- [TRAVAIL DEMANDÉ]:
**1)** D'après Olivier Roy dans le texte étudié, de quel type d'immigration l'implantation des musulmans en France est-elle le résultat ?
**2)** Relevez toutes les générations de musulmans que le texte étudié désigne par un rang numéroté.
**3)** Citez le passage du texte étudié qui va de « Samir Amghar : L’islam » jusqu'à « l’islam de France ? » inclus.

- [TEXTE ÉTUDIÉ]:
- - -
Samir Amghar : L’islam de France est étudié depuis plusieurs années maintenant comme un objet sociologique à part entière. On ne saurait le maintenir dans des problématiques relevant du phénomène migratoire ou relatives aux pays musulmans dont beaucoup de musulmans français sont originaires. On sait en effet à quel point le cadre national aussi bien que les dynamiques générationnelles sont importants pour saisir cette réalité. Quelles seraient, d’après vous, les spécificités de l’islam de France ?
Olivier Roy : Disons que l’implantation des musulmans en France est le résultat d’une immigration massivement ouvrière. Elle n’était pas perçue par les autorités comme définitive et elle ne se percevait pas elle-même comme telle. Donc, il y avait à l’époque un décalage entre le phénomène sociologique de l’immigration ouvrière et l’implantation de l’islam que personne n’avait prévu, notamment avec l’apparition des enfants de ces immigrés, nés en France pour leur part. Beaucoup de gens pensent l’implantation des musulmans en France à travers la perspective de l’immigration. Cependant, on le voit bien aujourd’hui dans la réalité quotidienne des musulmans, commence à s’amorcer un processus de découplage entre l’islam tel qu’il est vécu et la culture immigrée des premières générations. Avec l’émergence des deuxième et troisième générations, l’islam se pense de plus en plus européen, faisant partie définitivement du paysage occidental.
– On a observé ces dernières années un « retour » à l’islam chez les jeunes musulmans nés en France, appelé réislamisation. Ce phénomène traduit-il une hausse de la pratique religieuse ou plutôt une plus grande visibilité de cette pratique chez les musulmans de France ?
Cela traduit plutôt une forme différente de religiosité. En effet, cela ne veut pas dire que les gens aujourd’hui sont plus croyants ou pratiquants qu’avant. Je ne pense pas que les gens soient plus musulmans qu’il y a 20 ou 30 ans. Je pense plutôt que la nouveauté réside dans la forme d’inscription de la religiosité dans l’espace public. Effectivement, la première génération se percevait comme transitoire, par conséquent ils n’avaient pas la demande d’inscrire leur foi dans l’espace public. Aujourd’hui, l’islam s’est sédentarisé et il y a dès lors une demande de plus en plus forte de faire reconnaître l’islam dans l’espace occidental. Ensuite, ce qui apparaît comme un revivalisme islamique est lié à des formes de déculturation de l’islam. Ainsi, l’islam culturel, disons celui des immigrés des premières générations, ne se voit pas ou plutôt il est accepté par la société. Par exemple, la grand-mère qui circule dans des endroits assez restreints avec son voile traditionnel ne pose pas de problème car ce voile est clairement identifié comme le symbole d’une culture étrangère qui ne remet pas en cause l’agencement de l’espace public en France. Alors que la jeune fille inscrite au lycée portant le hijab pose problème car cette jeune fille porte un voile qui s’inspire de la culture française mais donne de cette culture française une définition différente. En fait, cette affirmation de l’islam chez les jeunes s’inscrit dans un espace complètement différent de la première génération d’immigrés. Pour moi, c’est moins la question du retour de la pratique religieuse qui est importante, que la perception différente de leur foi et de leur pratique dans l’espace public qu’ont les nouvelles générations de musulmans français.
- - -
- [INFORMATIONS AFFICHÉES]:
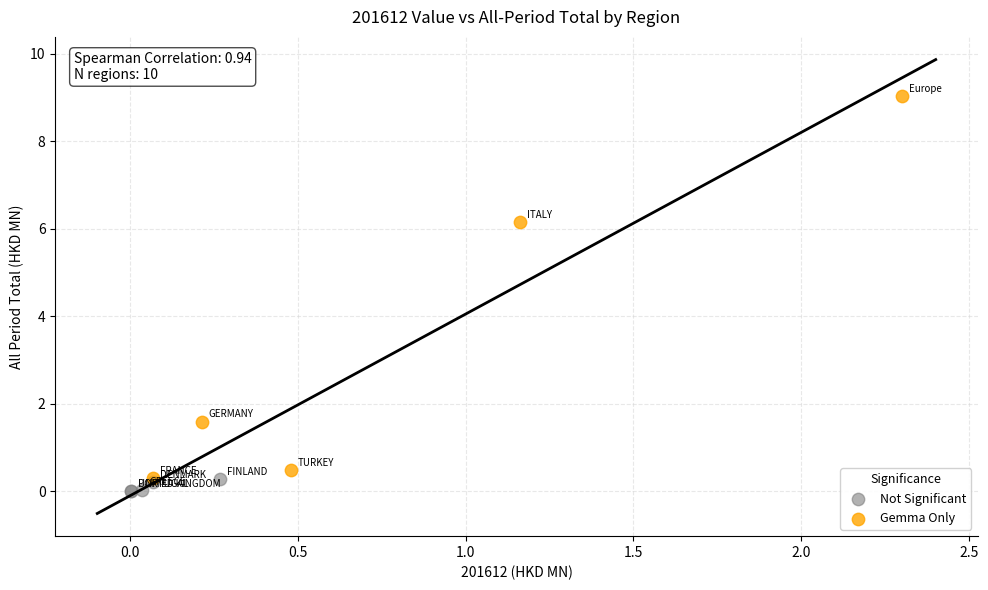

Which series reaches the maximum Y coordinate?

Gemma Only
- - -
- [RÉPONSES DANS L'ORDRE]:
**1)** D'une immigration massivement ouvrière.

**2)** La première génération, la deuxième génération et la troisième génération.

**3)**
Samir Amghar : L’islam de France est étudié depuis plusieurs années maintenant comme un objet sociologique à part entière. On ne saurait le maintenir dans des problématiques relevant du phénomène migratoire ou relatives aux pays musulmans dont beaucoup de musulmans français sont originaires. On sait en effet à quel point le cadre national aussi bien que les dynamiques générationnelles sont importants pour saisir cette réalité. Quelles seraient, d’après vous, les spécificités de l’islam de France ?